Akin to this, James invites us to enter her paintings wherever we choose. Returning to Ovid does not bring us to the origin of the story of the encounter between Cupid, Apollo and Daphne; so with her works there is no linear feed. We have entered a labyrinth where traces of stories sit in proximity to each other. Their approximation is the sense of line and the erring of narrative. It is perhaps fitting that James’ paintings begin with lines, from drawings made outside of the paintings. The loosening of these lines through their transference to screen-printing screens creates a mechanical mediation, denoting a dialogue with Hoda’s practice; enabling James not to come to the paintings with tight pencil lines, but with descriptive marks released from her original drawings. Each painting is an intersection of multiple screens, an amalgamation of marks and scales from the drawings made from Bernini’s sculpture Apollo and Daphne, its frames continually reconfigured and remixed.
Significantly, James begins these paintings with a grey ground.
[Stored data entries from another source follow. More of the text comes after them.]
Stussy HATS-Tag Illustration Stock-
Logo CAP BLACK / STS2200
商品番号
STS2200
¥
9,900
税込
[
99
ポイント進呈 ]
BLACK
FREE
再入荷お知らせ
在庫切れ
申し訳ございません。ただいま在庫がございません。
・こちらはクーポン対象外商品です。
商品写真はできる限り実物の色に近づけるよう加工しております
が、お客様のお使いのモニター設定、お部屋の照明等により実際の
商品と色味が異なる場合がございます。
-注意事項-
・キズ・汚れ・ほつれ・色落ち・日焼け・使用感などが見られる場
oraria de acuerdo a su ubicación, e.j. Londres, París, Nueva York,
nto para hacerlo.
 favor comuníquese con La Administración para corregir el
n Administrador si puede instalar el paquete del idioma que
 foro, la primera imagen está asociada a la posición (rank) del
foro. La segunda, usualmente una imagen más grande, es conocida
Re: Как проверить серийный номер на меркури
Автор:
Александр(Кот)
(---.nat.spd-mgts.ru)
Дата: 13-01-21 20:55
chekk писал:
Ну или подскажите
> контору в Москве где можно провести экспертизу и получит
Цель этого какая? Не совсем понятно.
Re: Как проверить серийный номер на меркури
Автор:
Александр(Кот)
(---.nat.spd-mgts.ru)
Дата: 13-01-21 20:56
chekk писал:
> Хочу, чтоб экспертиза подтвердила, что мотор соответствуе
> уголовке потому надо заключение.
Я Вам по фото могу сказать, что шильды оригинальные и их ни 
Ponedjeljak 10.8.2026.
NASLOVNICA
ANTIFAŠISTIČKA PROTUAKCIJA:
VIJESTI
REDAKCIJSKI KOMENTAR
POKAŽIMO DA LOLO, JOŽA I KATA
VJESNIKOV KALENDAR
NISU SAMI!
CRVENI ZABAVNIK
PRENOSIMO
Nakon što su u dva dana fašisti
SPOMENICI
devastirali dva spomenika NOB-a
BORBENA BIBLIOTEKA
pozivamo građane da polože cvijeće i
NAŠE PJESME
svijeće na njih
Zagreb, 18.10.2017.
Grey is the mid-colour of the colour wheel, and within it colours are extractable against its complimentary pairing (grey pink, grey blue). It is this flexibility that James draws upon within the last phases of her painting. She applies intricate washes that draw out detail, shifting the surface and its coding through spectral flickers of colour that may instruct a sense of flesh or pallid organic growth. Furthermore, James also draws on opportunities that lie within marks found across the surfaces, constructing pockets of intensive colour in focused areas of the paintings. The illustrative lines that animate these passages, belonging as much to Florentine fresco and Japanese ‘ukiyo-e’ (pictures of the floating world)as to Disney, celebrate neither the representation of an image, nor its presence, but its opportunity and potential.
Daphne’s metamorphosis into a tree (to end Apollo’s advances) unlocks within our collective consciousness the transformative potential of organic and inanimate objects. It opens an unseen world of others, of ghosts and spirits. Her story is also the story of the relentless and maddening pursuit of unrequited love, a mantle central to Romantic writers, poets and painters. So through continual transformation, Daphne inhabits a diverse landscape transcending horror, fantasy and science fiction. As well as inhabiting Ann-Marie James’ paintings, her vested metamorphosis is bound within the crystalline alchemy of Alex Hoda’s sculptural works.